On 3 July 2013 I was diagnosed with a cerebral aneurysm, which later turned out to be two. This blog is a journey into my brain as I deal to the aneurysms lurking there. Along the way I'm calling on the collective proverbial wisdom and sage advice of some recognised (and maybe a few not-so-recognised) writers for aphorisms which complement my journey.

This is not just a personal journey but also a journey of discovery for everyone who has, had, or knows someone with a cerebral aneurysm.

Wednesday, 25 December 2013

Do not regret growing old; many are denied the privilege. ~ Ogden Nash

Diagnosis. Good thing or bad thing? How many people ever actually know they are living with a potentially loaded gun somewhere in their body? When you are told, what are you supposed to feel and how does it change your life? Because no matter how upbeat you are about what your future may be, it does change.

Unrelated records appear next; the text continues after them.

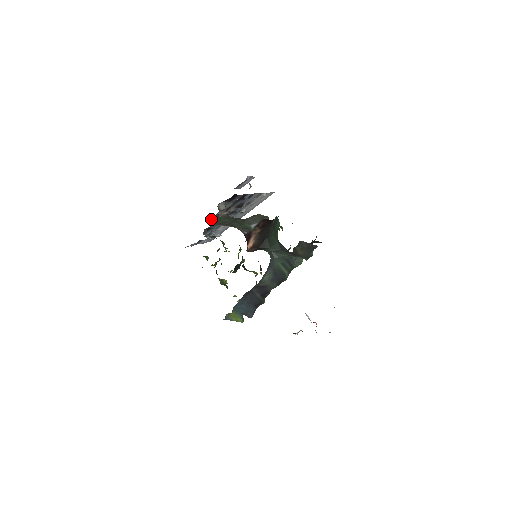
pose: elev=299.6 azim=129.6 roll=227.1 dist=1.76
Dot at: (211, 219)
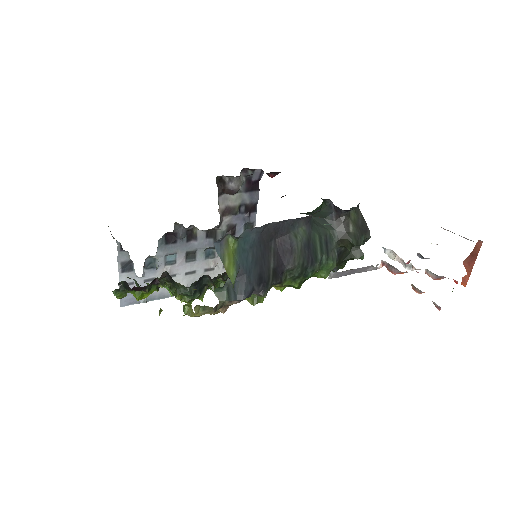
Dot at: occluded
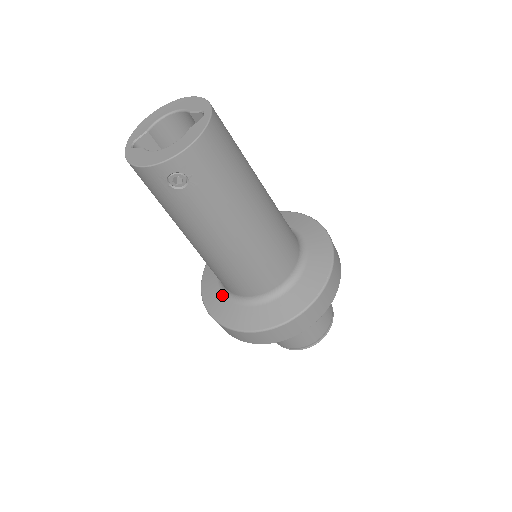
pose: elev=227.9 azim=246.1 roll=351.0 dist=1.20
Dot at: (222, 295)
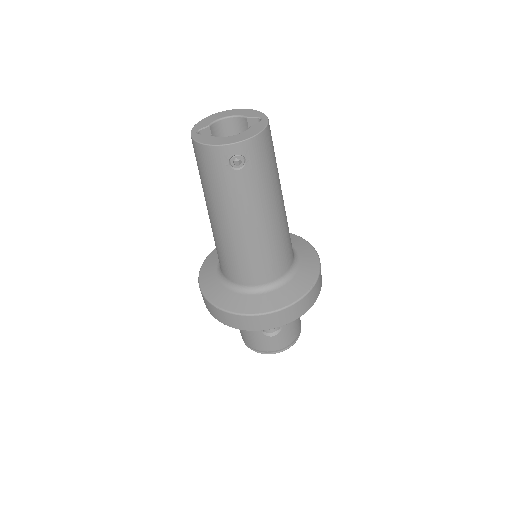
Dot at: (223, 286)
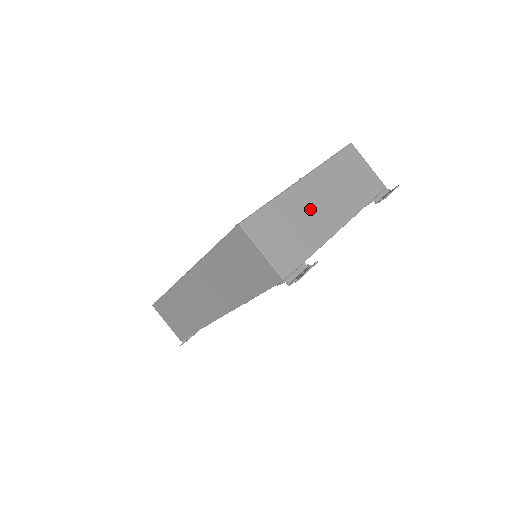
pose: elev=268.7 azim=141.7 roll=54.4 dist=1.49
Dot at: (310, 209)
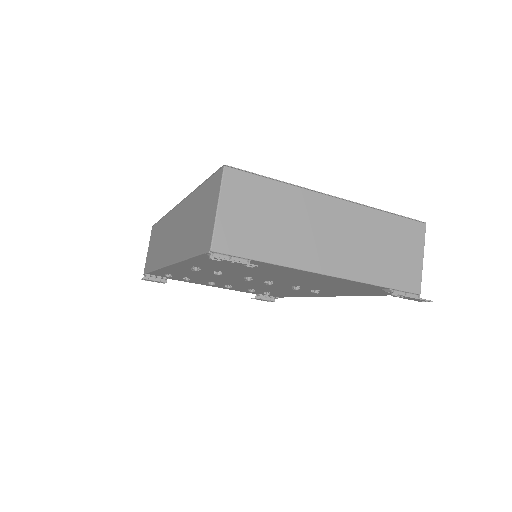
Dot at: (312, 227)
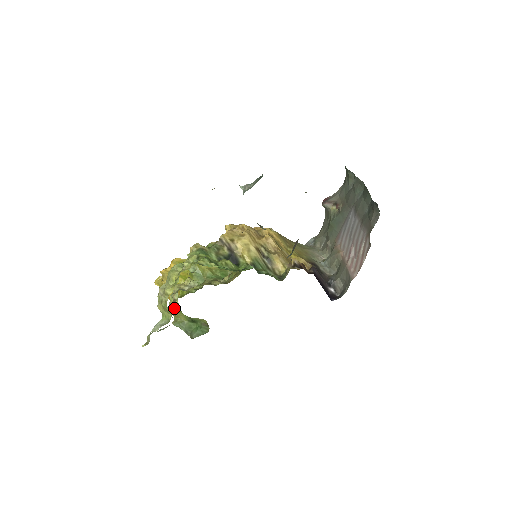
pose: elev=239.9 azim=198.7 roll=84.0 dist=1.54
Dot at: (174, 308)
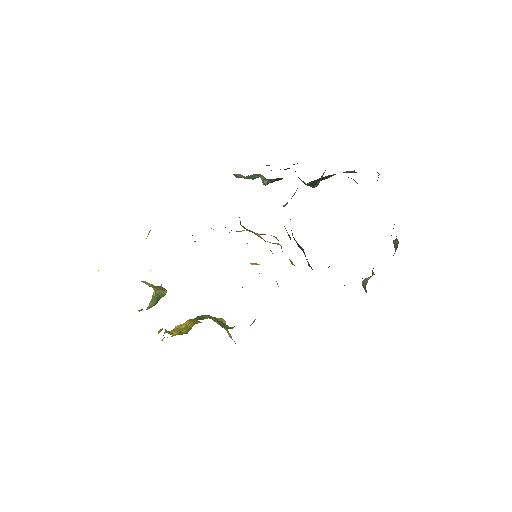
Dot at: occluded
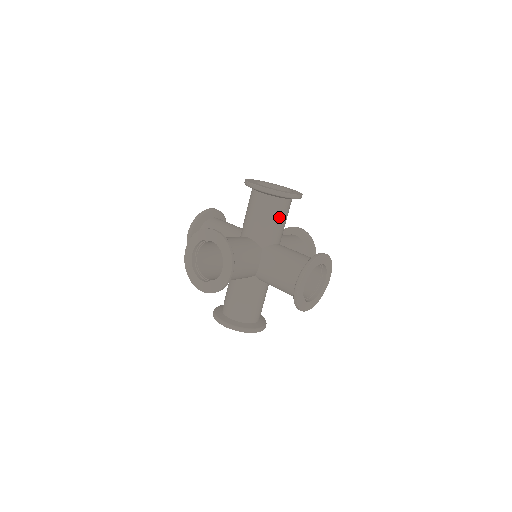
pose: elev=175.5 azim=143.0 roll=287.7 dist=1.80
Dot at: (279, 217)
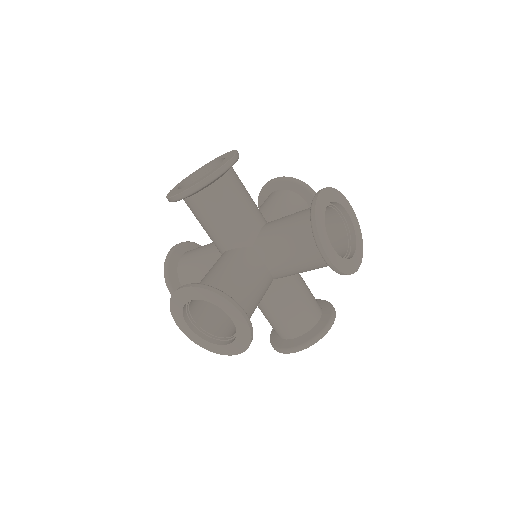
Dot at: occluded
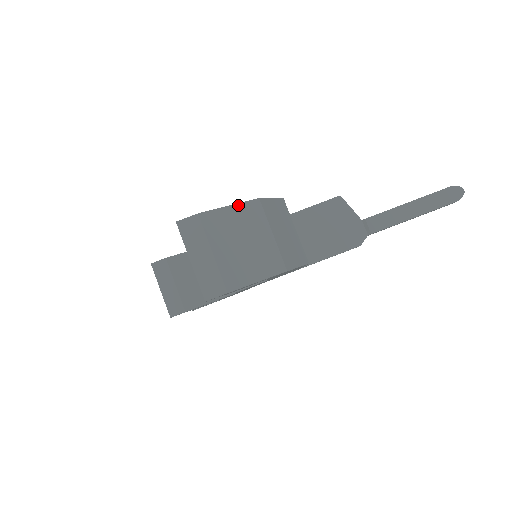
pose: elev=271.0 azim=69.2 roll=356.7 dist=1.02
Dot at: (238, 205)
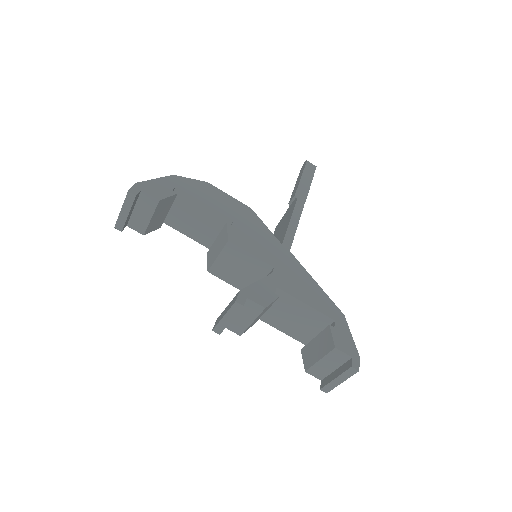
Dot at: occluded
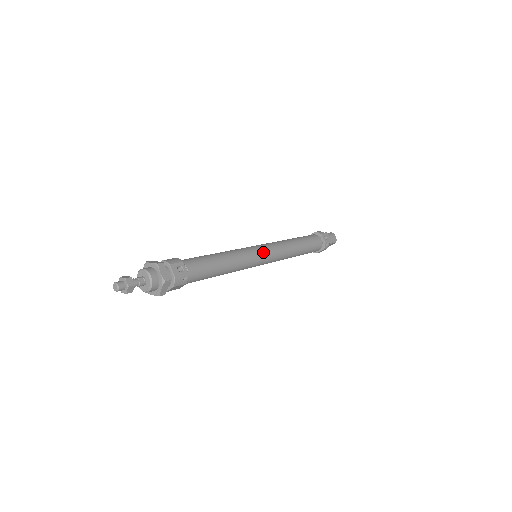
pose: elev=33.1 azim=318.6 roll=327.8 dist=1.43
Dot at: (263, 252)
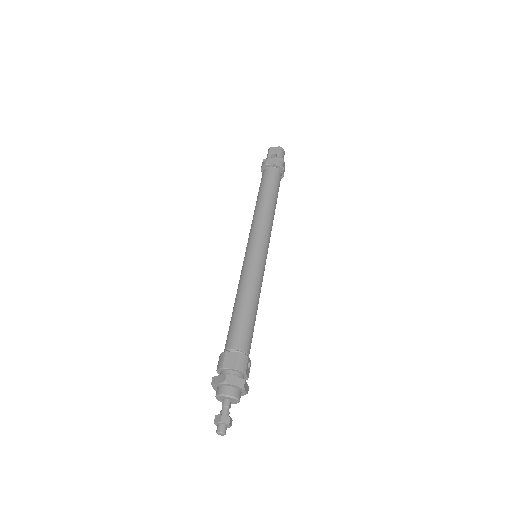
Dot at: occluded
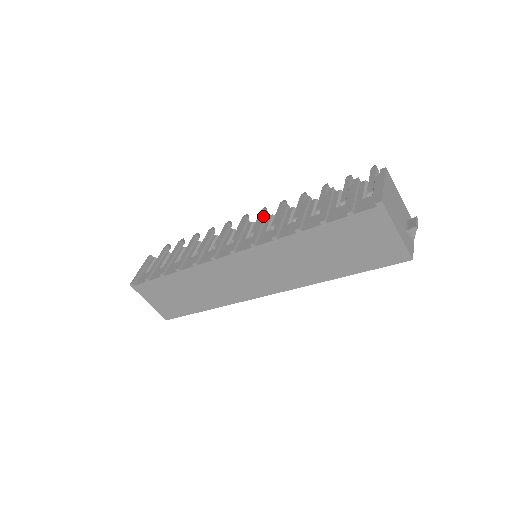
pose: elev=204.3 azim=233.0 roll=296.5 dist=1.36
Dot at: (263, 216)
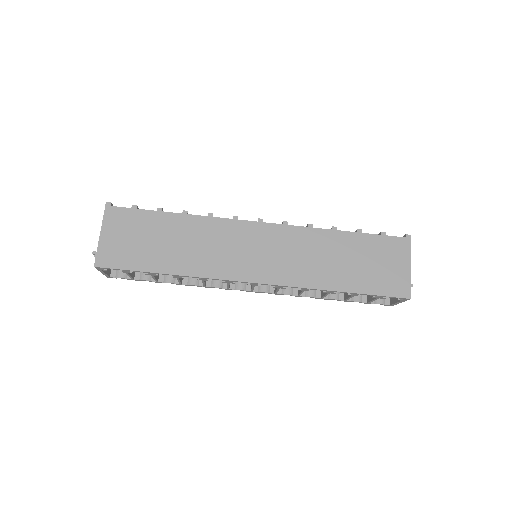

Aneurysms are an Acquired Brain Injury. According to the Acquired Brain Injury (ABI) website, “An acquired brain injury, or ABI, is damage to the brain that was not present at birth and is non-progressive.” ABIs are either non-traumatic, or may be the result of forceful contact to the head. For further information on Traumatic Brain Injury (TBI) see the Brainline website and Brain Injury Australia.

Regardless of the reason for the rupture of an aneurysm, for many people – those who survive (see October 2013 post “Anatomy is Destiny”) – life may never be the same again. Author David Grant, a TBI survivor, notes that “Brain injury is … the last thing you ever think about until it’s the only thing you think about.”

So when you already know that the potential is there, life may have changed already.  For those diagnosed pre-rupture, the diagnosis is the life changer and thoughts of your aneurysm accompany everything you do. Many of the stories recounted on the Brainline website are from people whose TBI was the result of an accident or illness, or who may have had an aneurysm or tumour and not known about it until too late. But you don’t need to actually have a traumatic event happen to make changes, you just need to know that the potential is there and is very real.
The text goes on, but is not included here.